Law was born on 13 July 1993 in Shenzhen, Guangdong, China, to a Hong Kong father and a Mainland mother. He moved to Hong Kong with his mother for a family reunion when he was around six years old.

Law was active in student activism and participated the 2013 Hong Kong dock strike. He joined and became the chairman of the Representative Council of the Lingnan University Students’ Union and was the committee member of the Hong Kong Federation of Students (HKFS). He later also became the acting president of the Lingnan University Students’ Union (LUSU).

Law, along with two other prominent Hong Kong pro-democracy student leaders Joshua Wong and Alex Chow, were jailed for six to eight months on 17 August 2017 for storming the Civic Square in 2014. The sentence, if held, would also have “halted their budding political careers”, as they are barred from running for public office for five years. Law was sent to the medium-security Tong Fuk Correctional Institution on Lantau Island.

On 24 October 2017 Nathan Law and Joshua Wong were granted bail by Hong Kong’s chief justice, Geoffrey Ma, while Alex Chow did not appeal for bail and continued serving his seven-month jail term.

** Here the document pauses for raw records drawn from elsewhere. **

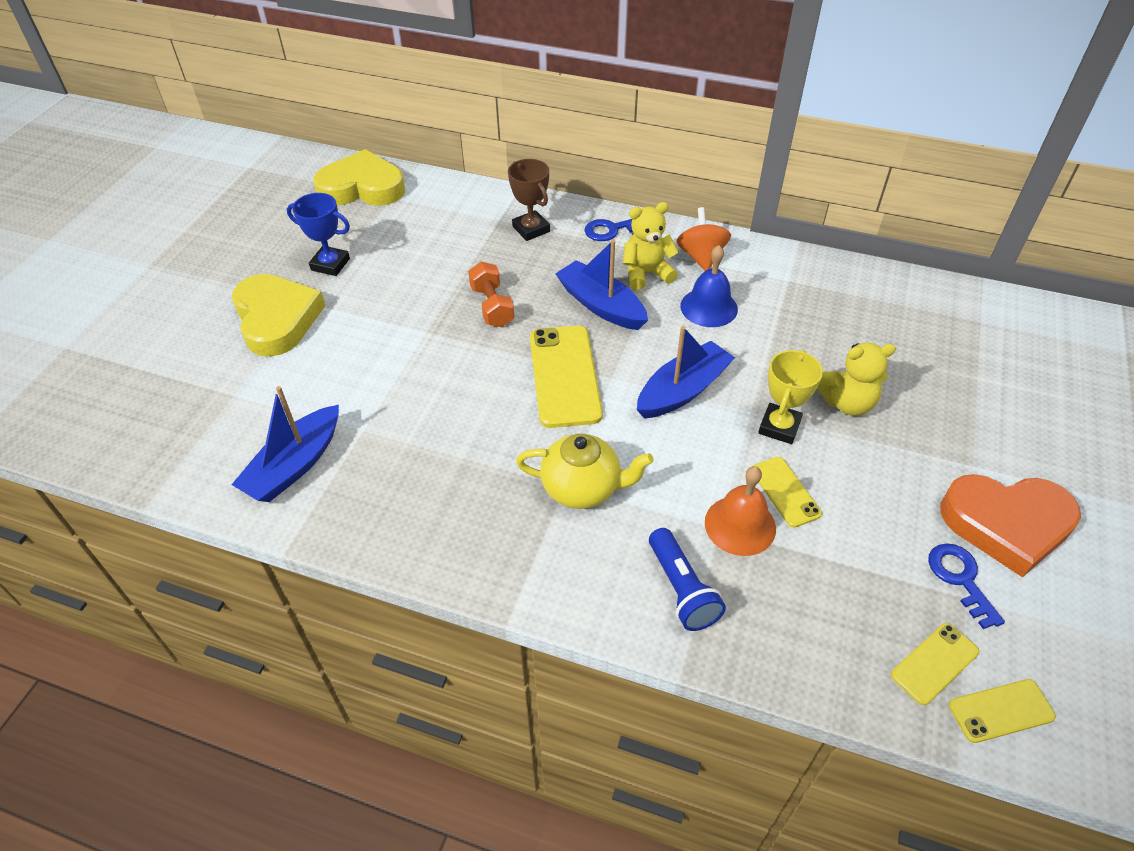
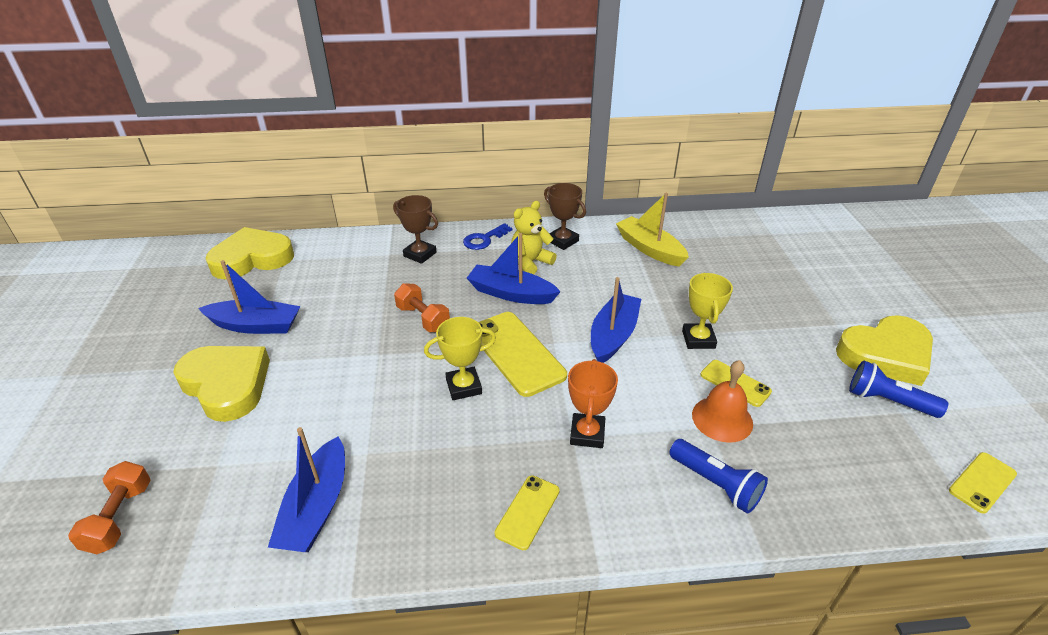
camera: 25 degrees left, 10 degrees down
(141, 414) = (119, 517): none -> orange dumbbell
(330, 264) = (256, 325): blue trophy -> blue boat
(489, 395) = (464, 387): none -> yellow trophy
(582, 488) = (587, 434): yellow teapot -> orange trophy
(701, 257) = (562, 241): orange spinning top -> brown trophy
(709, 307) = (591, 273): blue bell -> none
(801, 296) = (649, 249): none -> yellow boat
(847, 403) = (730, 309): yellow teddy bear -> none
(934, 663) = (919, 467): yellow phone -> yellow phone (527, 512)
(960, 579) = (888, 401): blue key -> blue flashlight
(1006, 524) = (885, 355): orange heart -> yellow heart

On 1 February 2018, a bipartisan group of US lawmakers, led by Congressional-Executive Commission on China (CECC) Chair US Senator Marco Rubio and co-chair US Representative Chris Smith announced they had nominated Joshua Wong, Law, Alex Chow and the entire Umbrella Movement for the 2018 Nobel Peace Prize, for “their peaceful efforts to bring political reform and protect the autonomy and freedoms guaranteed Hong Kong in the Sino-British Joint Declaration”.

Hours after the promulgation of the new security law in Hong Kong enacted by Beijing on 30 June 2020, Nathan Law and the other leaders of Demosistō resigned from their offices and the party disbanded. On 2 July, he announced that he had left Hong Kong due to safety concerns.

On 3 July 2020, he testified before US Congress via video-conference (due to COVID-19 travel restriction) where he repeated his call for actions to be taken against Hong Kong & Mainland China for enacting a national security law for Hong Kong, an action which violates the said law.